Yatak odasının halısına uzandım ve avuçlarımla gözlerimi kapattım. Ağrı nihayet yatışana kadar büyük, yavaş nefesler almaya odaklandım ve kalkıp annemle kanepeye oturabildim.

Hangi Olimpik sporcuları beğendiğini ve hangilerinin gösteriş yaptığını yorumlayıp durdu. Çocukluğumdan hatırladığım, ikimiz de televizyon izleyip her şeyden ve hiçbir şeyden bahsettiğimiz tanıdık bir ritimdi. Sonra, “Bing senin baban değildi ama seni bir oğlu gibi seviyordu. Bizimle elinden geldiğince ilgilendi.”

“Biliyorum anne” dedim. “Biliyorum.”

Ertesi gün itfaiyeciler üstünlüğü ele geçirdi ve tahliye emirleri kaldırıldı. Son günlerimizden kurtarabildiklerimizi kurtardık ve eve gidebildiğimiz için minnettardık.

Haftalar sonra doktoruma gittim. Bana göğüs ağrılarımın mini panik ataklar olduğunu ama kalbimin iyi olduğunu söyledi. “Stresinizi daha iyi yönetmeniz gerekiyor” dedi. “Daha fazla yürüyüş yapın, daha iyi uyuyun ve belki biraz kilo vermeye çalışın.”


Onun ve annemin benim hakkımda konuşup konuşmadığını merak ederek ayrıldım. İkisi de gitmiş olan babamı ve Bing’i düşündüm. Babamın kaderi her zaman bir uyarı gibi üzerimde asılı kalmıştı. Şimdi Bing’in kaderi beni bir dakika bile kaybetmemem konusunda uyardı.

Bing’in cenazesinde hava güneşli ve sıcaktı. Bir grup olarak tabutunu cenaze arabasından taşırken terlediğimizi hatırlıyorum. Annemin koltuğuna dönmesi gerekmesine rağmen, öpmek için yukarı çıktıktan sonra Bing’in tabutunun yanında kaldı.

Bing’in cenazede bizim bilmediğimiz bir yığın arkadaşı vardı: balıkçı arkadaşları, liseden sınıf arkadaşları ve askeri personel. Annem, onları görmeye gelen her yaslıyı sanki onları tanıyormuş gibi, sormadan kucakladı.
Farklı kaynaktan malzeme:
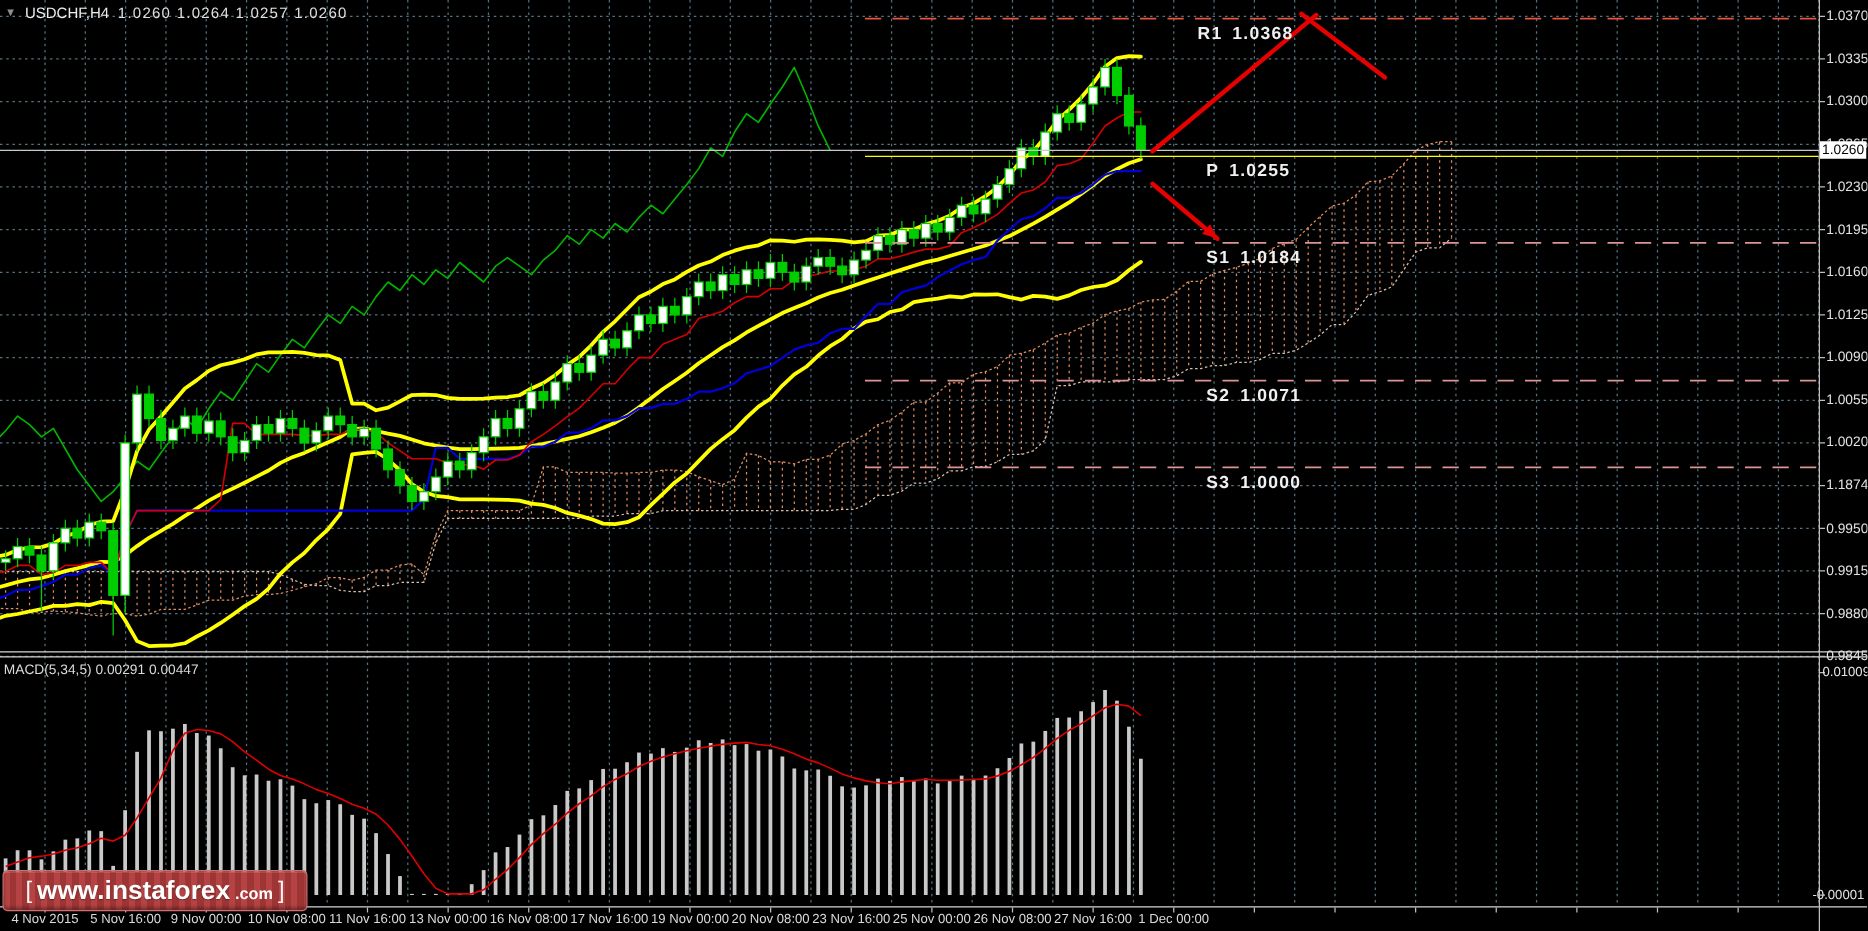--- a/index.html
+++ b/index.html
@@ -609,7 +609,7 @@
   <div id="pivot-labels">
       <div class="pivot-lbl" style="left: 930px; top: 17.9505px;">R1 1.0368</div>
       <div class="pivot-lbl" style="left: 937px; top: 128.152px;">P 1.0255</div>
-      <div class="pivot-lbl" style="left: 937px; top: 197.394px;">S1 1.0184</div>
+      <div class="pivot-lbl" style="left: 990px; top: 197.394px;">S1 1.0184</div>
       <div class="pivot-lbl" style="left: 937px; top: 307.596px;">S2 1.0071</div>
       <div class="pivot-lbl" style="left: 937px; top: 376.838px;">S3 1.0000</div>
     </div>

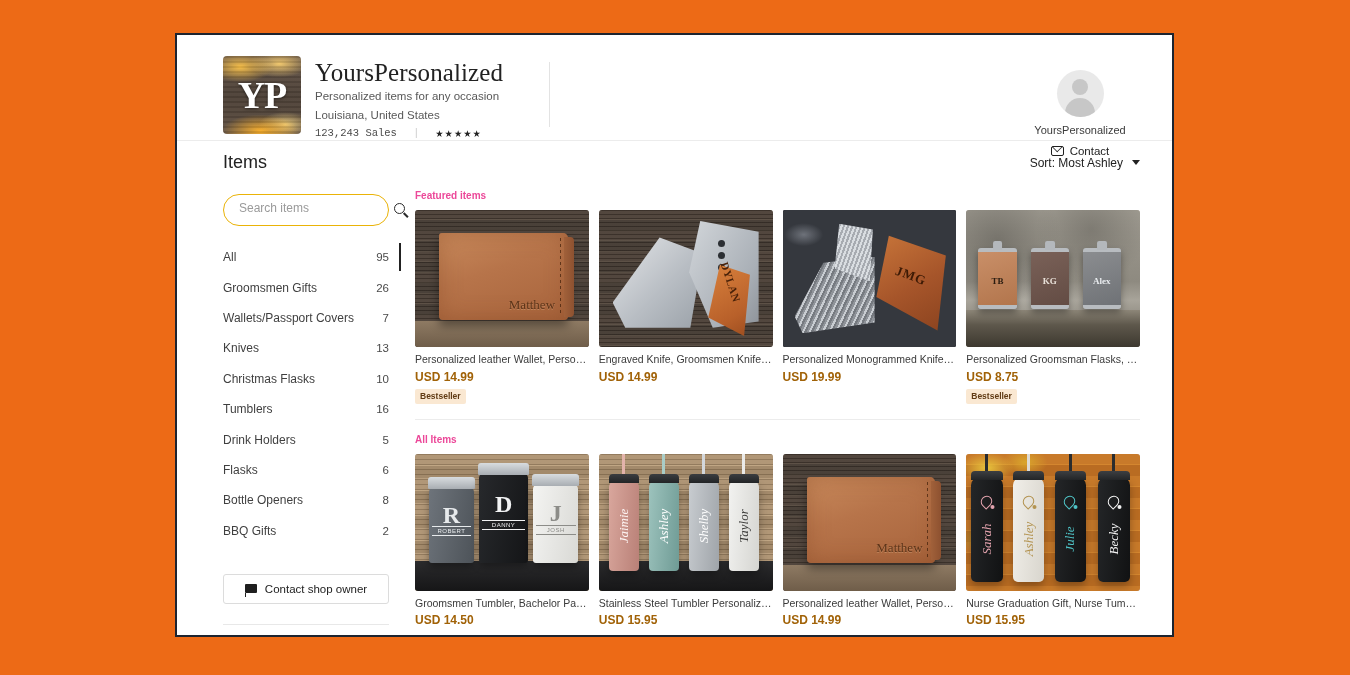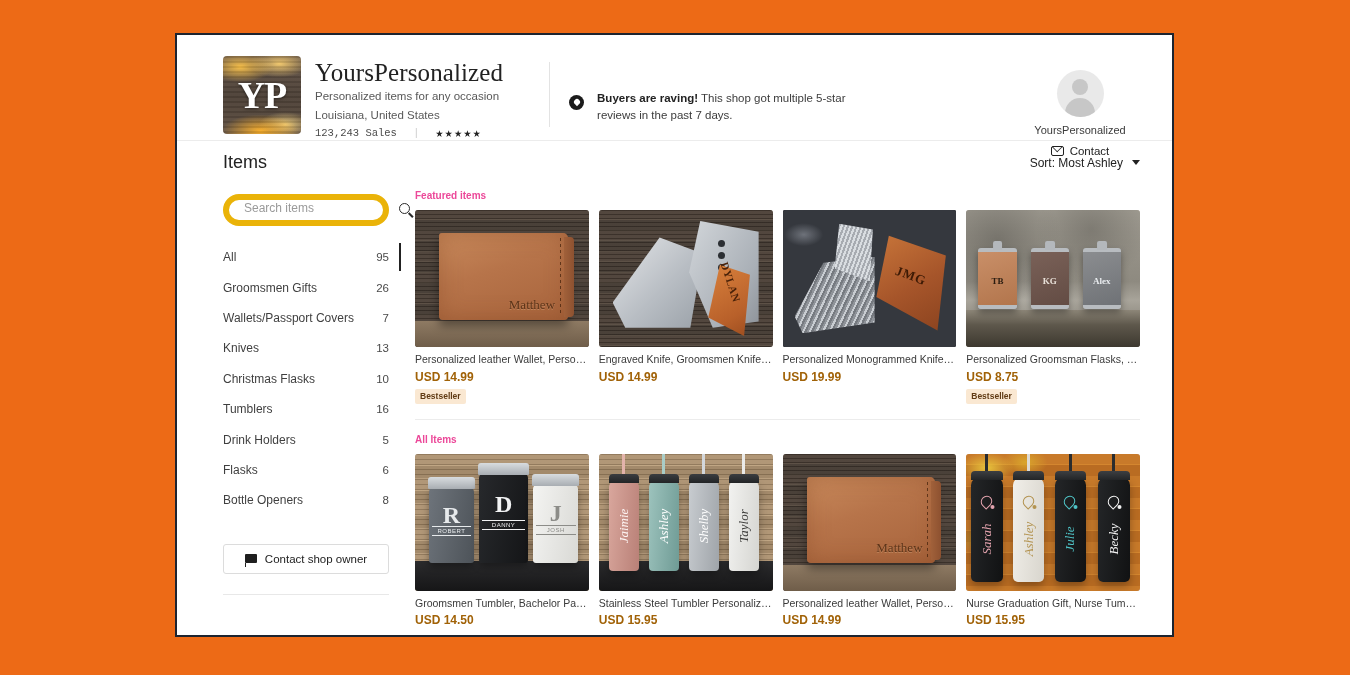--- a/index.html
+++ b/index.html
@@ -767,12 +767,6 @@
 
     <div class="header-divider"></div>
 
-    <div class="raving">
-      <div class="raving-icon"></div>
-      <div class="raving-text">
-        <b>Buyers are raving!</b><span> This shop got multiple 5-star reviews in the past 7 days.</span>
-      </div>
-    </div>
 
     <div class="owner-box">
       <div class="owner-avatar">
O bunu yaparken yanında durdum ve başka bir ailenin kederine karışıyormuşum gibi hissettim ve annemin nasıl olup da bu kadar çok yabancıyla ağlayarak ve konuşarak her şeyi açığa vurduğuna şaşırdım. Bu da planın bir parçası değildi. Annem az önce yapmış ve hepimiz kadar kendisi de şaşırmıştı.
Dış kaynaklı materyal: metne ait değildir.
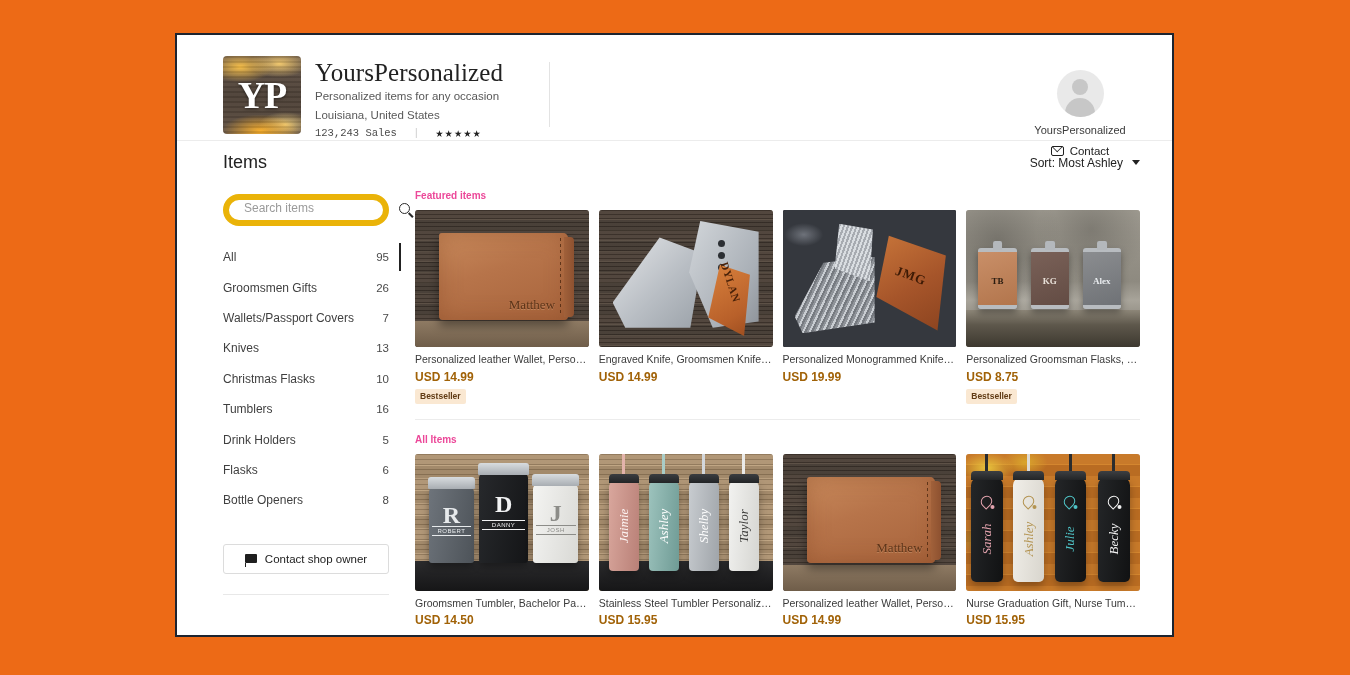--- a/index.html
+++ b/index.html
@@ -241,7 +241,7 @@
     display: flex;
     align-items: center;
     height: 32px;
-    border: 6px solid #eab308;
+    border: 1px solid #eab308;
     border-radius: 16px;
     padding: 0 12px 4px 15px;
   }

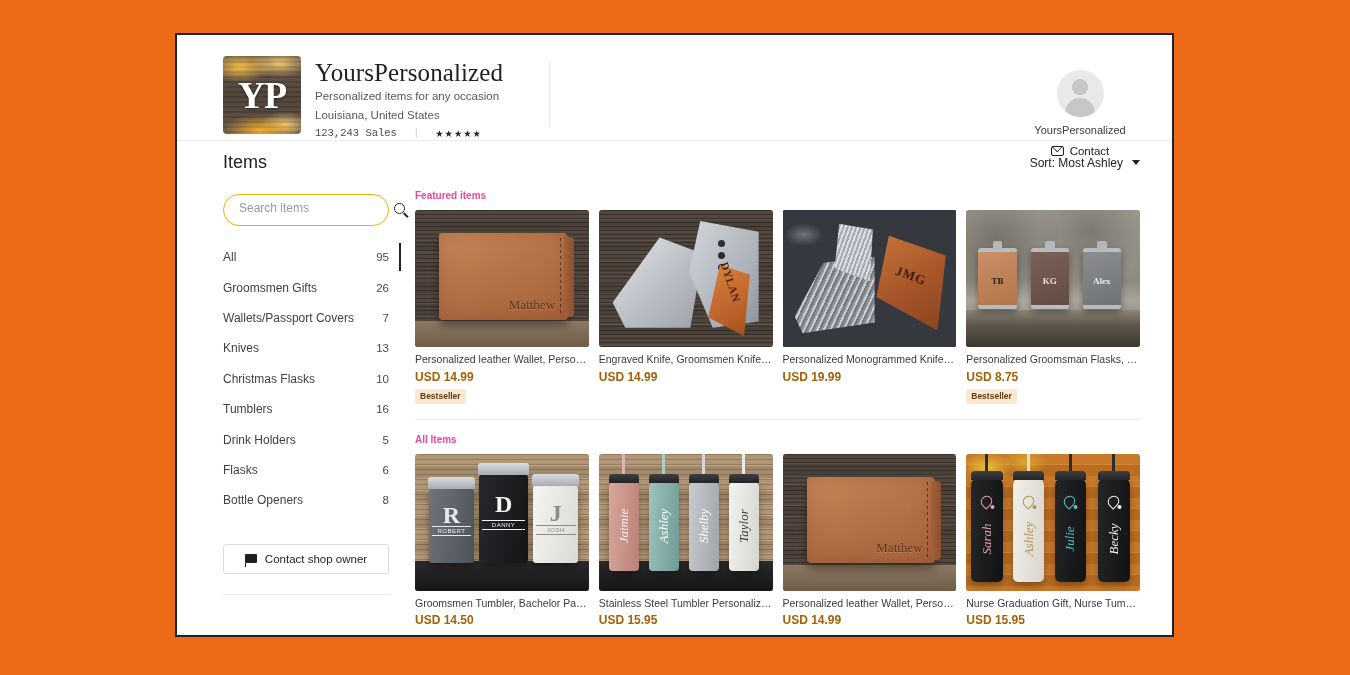--- a/index.html
+++ b/index.html
@@ -834,6 +834,10 @@
             <div class="cat-row">
               <span class="label">Bottle Openers</span>
               <span class="count">8</span>
+            </div>
+            <div class="cat-row">
+              <span class="label">BBQ Gifts</span>
+              <span class="count">2</span>
             </div>
           </div>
Bing’in arkadaşlarından biriyle el ele tutuşurken, “Neden burada durduğumu bilmiyorum,” dedi. “Hepimiz onu çok sevdik ve şimdi o gitti ama aşkımız hala orada.”

Panik ataklarımın hayatın felaketlerini kontrol etme ihtiyacından ve düzeltilemeyecek bir şeyi düzeltemeyeceğim duygusundan kaynaklandığını ancak geriye dönüp baktığımda fark ettim.


Bing’i sevdim; Ben de kederlendim ve etrafımdakilerin kederini iyileştirmeye çalışarak kederimi uzak tuttum. Ama acının dışarı çıkması gerekiyordu ve aşk, kafa karışıklığı ve öfkeyle karışacaktı ve bunda bir sorun yoktu.

Hayatının ikinci aşkını kaybettikten sonra annem acıyla doldu. Yine de oradaydı, bize nasıl yas tutacağımızı öğretiyordu. Ve neredeyse dersi kaçırıyordum.